Latvija in brief - 2006-06-28

  • 2006-06-28
Head of the President's Office, Martins Bondars, has decided to quit his job. Presidential foreign affairs advisor Andrejs Pildegovics will replace Bondars on July 1. The media was unable to obtain comments from Bondars but underlined that his resignation had nothing to do with a possible political career. Bondars will leave his position for a job in the private sector, which he hopes will be a positive challenge. He is quitting just a year before the president's term in office expires.

Parliament's anti-corruption committee met with representatives from the Corruption Prevention and Combatting Bureau (KNAB) and Delna, the local branch of Transparency International, to discuss improving control over the use of so-called "black coffers" or unofficial funds of political parties.

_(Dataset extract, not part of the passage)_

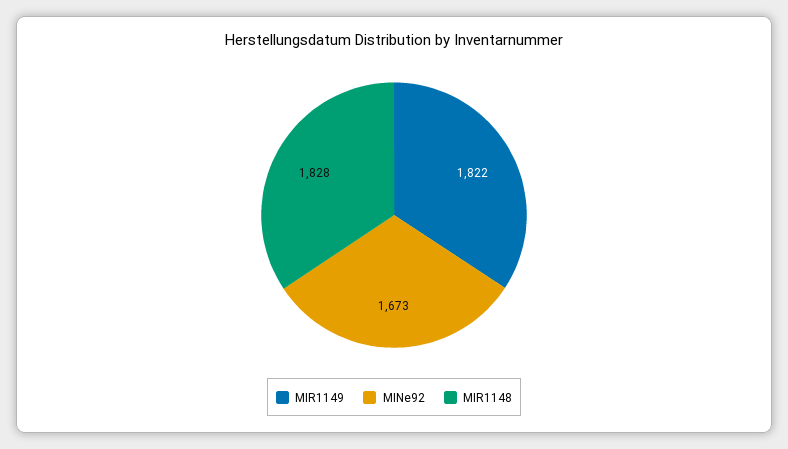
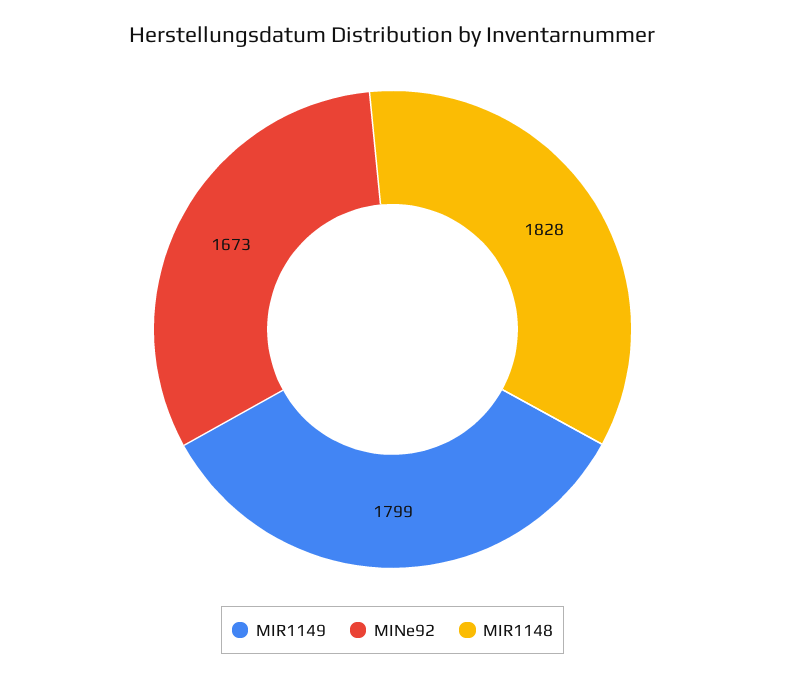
MIR1149: 1822 -> 1799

Committee chairwoman Linda Murniece told the Baltic News Service that the committee wanted to listen to KNAB's proposal about legislative amendments that would help law enforcement agencies control parties, preventing them from using money from their "black coffers." The committee will review the proposals and decide on presenting them before Parliament.

Latvia continues to be a leader in terms of its number of students, as there were 571 students per 10,000 capita at the beginning of the outgoing academic year, according to the Latvian national statistics office. Finland has the largest number of students 's 575 per 10,000 capita 's while Lithuania and Estonia had 570 students and 507 students per 10,000 capita respectively in the academic year of 2004-05. Further down the list are Greece (541 students per 10,000 capita), Poland (535 students) and Slovenia (523). The average EU figure for the academic year of 2003-04 was 379 students per 10,000 capita. The three countries at the bottom of the list are Croatia (284 students), Germany (282 students) and Malta (198 students).

The Latvian Supreme Court upheld the sentence in a criminal case against two young men charged with the murder of an American missionary in Riga in 2004. Last October, the Riga Regional Court found Karlis Magone and Ingus Smitkins guilty of murdering U.S. missionary Drew Rush. The court sentenced Magone to 20 years in prison with confiscation of property and police supervision of three years and Smitkins to 15 years and 10 days in prison and confiscation of property. The full text of the verdict will be available on July 10.

A cemetery of German soldiers killed in World War II has been vandalized in Babite, located just outside Riga. A building at the gates to the cemetery was covered with graffiti and one of its windows smashed. The vandalism took place between May 11 and May 16, yet it was reported to the police only on June 26. Marina Capa, an aide to the Riga County Police Chief, said that, judging by the graffiti, the vandals probably had been teenagers. She said there was nothing criminal about the inscriptions, but police preferred to withhold their contents for now.